To do
For each line of the data below that contains "Brizuela", return that line.

Start of Provided records

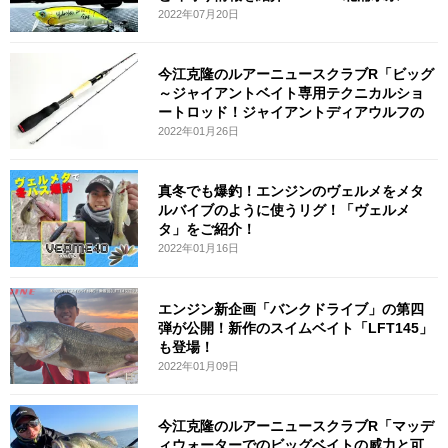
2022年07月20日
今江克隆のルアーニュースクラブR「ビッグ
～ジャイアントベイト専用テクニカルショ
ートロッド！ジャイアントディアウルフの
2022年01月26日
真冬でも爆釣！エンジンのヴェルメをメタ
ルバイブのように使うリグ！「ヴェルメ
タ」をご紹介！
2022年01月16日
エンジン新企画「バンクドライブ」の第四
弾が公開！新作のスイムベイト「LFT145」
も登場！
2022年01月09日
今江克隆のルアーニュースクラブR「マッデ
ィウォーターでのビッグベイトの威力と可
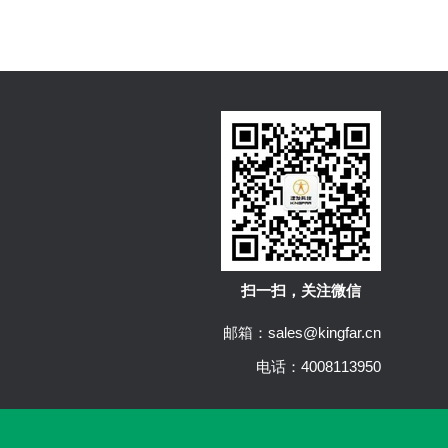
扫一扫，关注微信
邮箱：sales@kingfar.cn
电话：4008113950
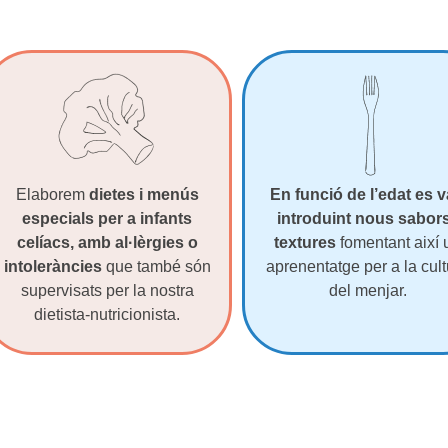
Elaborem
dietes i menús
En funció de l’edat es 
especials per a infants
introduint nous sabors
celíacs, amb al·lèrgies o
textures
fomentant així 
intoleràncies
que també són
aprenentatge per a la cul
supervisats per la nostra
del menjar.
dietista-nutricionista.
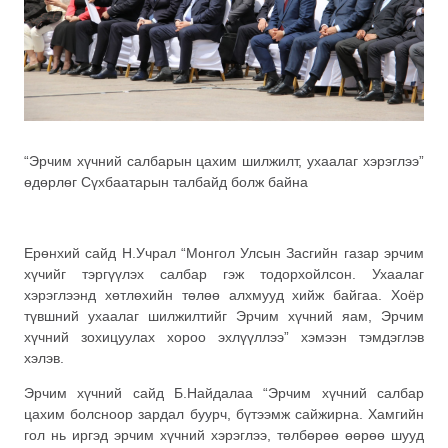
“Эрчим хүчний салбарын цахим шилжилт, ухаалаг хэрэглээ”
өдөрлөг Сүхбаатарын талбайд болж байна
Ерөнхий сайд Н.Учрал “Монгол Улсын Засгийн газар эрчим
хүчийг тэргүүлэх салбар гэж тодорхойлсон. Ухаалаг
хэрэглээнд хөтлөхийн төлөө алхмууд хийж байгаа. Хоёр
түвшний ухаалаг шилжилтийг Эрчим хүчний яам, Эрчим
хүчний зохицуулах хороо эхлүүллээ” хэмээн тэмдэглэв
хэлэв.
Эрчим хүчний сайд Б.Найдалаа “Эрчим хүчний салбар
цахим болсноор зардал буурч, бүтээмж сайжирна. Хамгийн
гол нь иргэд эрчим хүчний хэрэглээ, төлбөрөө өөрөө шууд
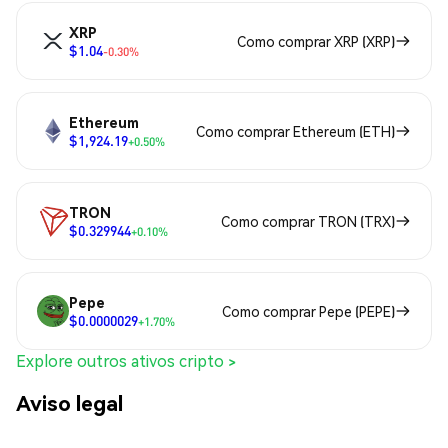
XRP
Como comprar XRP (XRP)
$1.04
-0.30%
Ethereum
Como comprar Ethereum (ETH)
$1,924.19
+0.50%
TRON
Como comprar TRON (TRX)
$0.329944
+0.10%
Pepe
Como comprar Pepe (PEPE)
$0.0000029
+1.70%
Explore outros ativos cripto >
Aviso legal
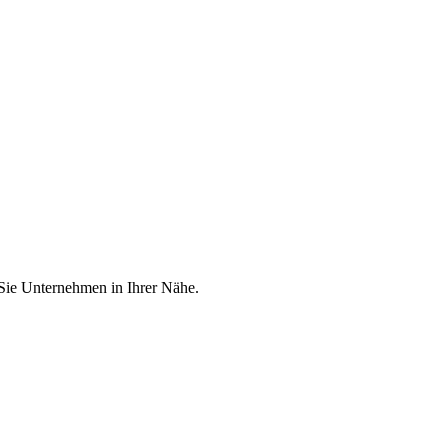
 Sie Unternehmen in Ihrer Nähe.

End of Provided records
Start of Provided records

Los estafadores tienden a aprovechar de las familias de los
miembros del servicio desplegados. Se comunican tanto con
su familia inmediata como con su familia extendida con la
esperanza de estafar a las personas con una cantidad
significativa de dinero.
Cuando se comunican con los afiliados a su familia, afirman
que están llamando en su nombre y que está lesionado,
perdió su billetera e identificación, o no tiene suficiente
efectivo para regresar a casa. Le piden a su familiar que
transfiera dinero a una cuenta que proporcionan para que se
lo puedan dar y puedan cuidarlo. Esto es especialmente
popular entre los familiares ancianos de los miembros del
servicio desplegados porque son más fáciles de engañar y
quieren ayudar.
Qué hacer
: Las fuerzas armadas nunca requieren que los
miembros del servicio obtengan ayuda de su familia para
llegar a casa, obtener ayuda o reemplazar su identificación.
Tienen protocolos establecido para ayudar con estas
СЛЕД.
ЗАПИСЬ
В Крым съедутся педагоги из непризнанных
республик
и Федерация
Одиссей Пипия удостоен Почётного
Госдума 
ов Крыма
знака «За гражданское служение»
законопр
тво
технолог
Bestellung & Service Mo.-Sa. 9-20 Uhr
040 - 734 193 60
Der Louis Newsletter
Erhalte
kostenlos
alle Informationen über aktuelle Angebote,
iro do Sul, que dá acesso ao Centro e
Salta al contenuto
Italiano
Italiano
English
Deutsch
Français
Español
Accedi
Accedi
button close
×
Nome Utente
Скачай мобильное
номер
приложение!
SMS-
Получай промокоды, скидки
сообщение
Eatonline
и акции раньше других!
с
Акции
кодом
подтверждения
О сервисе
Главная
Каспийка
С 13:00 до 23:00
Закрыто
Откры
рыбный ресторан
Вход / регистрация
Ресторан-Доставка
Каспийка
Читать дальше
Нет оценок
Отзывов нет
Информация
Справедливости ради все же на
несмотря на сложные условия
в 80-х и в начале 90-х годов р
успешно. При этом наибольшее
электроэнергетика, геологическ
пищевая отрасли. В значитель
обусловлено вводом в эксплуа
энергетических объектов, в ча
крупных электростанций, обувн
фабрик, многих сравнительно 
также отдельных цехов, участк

End of Provided records
Start of Provided records

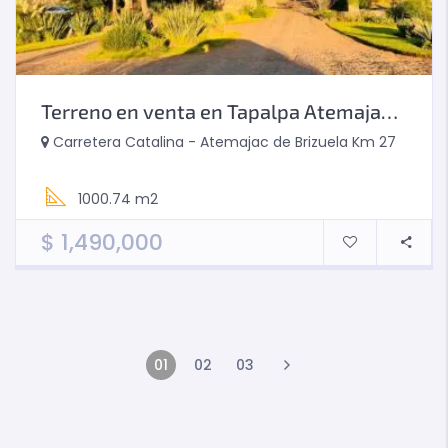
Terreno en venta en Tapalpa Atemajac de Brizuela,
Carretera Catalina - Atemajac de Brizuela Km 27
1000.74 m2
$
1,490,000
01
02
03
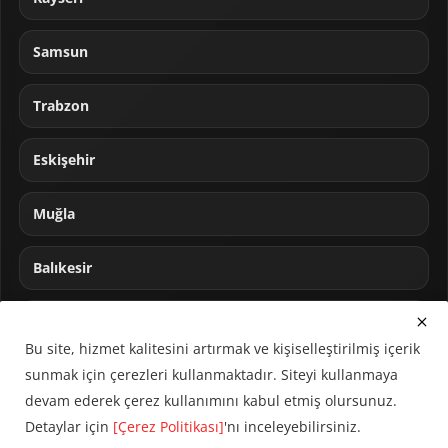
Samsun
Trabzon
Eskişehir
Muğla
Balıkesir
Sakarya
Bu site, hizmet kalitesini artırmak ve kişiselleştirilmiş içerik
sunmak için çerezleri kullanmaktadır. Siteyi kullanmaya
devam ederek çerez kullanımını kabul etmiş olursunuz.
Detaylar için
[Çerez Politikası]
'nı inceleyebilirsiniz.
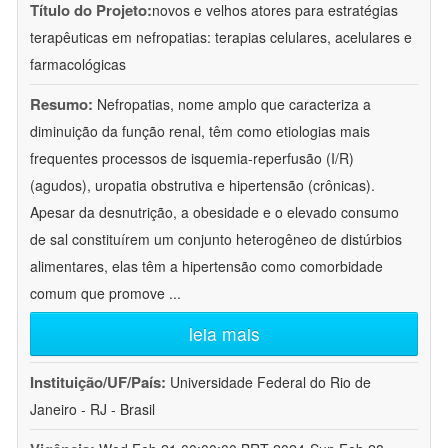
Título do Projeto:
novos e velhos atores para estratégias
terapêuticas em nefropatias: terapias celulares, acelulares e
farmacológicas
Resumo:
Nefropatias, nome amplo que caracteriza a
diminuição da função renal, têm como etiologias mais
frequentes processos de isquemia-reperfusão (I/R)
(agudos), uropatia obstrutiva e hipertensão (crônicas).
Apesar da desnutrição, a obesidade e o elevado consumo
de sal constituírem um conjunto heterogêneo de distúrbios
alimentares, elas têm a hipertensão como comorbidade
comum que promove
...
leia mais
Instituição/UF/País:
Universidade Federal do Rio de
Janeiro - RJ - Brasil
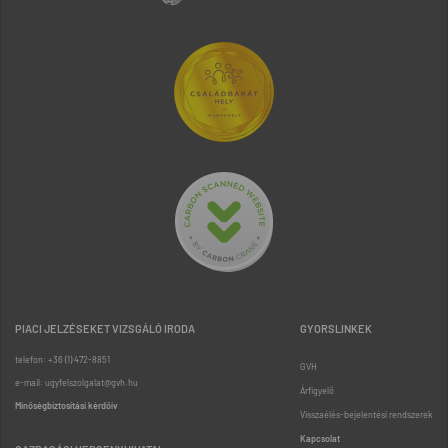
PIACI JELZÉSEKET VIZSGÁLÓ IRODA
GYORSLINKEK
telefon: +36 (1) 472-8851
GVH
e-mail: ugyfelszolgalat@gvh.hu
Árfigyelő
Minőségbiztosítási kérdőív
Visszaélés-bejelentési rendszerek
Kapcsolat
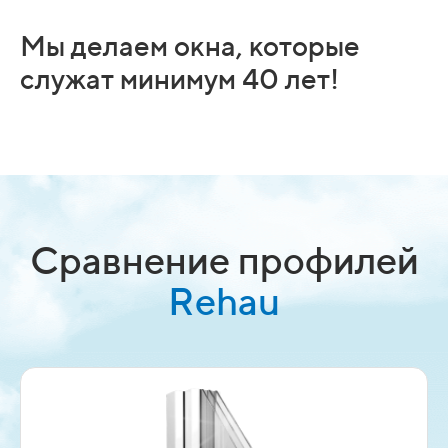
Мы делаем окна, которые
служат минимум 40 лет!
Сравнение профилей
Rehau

End of Provided records

Solved problem
Terreno en venta en Tapalpa Atemajac de Brizuela,
Carretera Catalina - Atemajac de Brizuela Km 27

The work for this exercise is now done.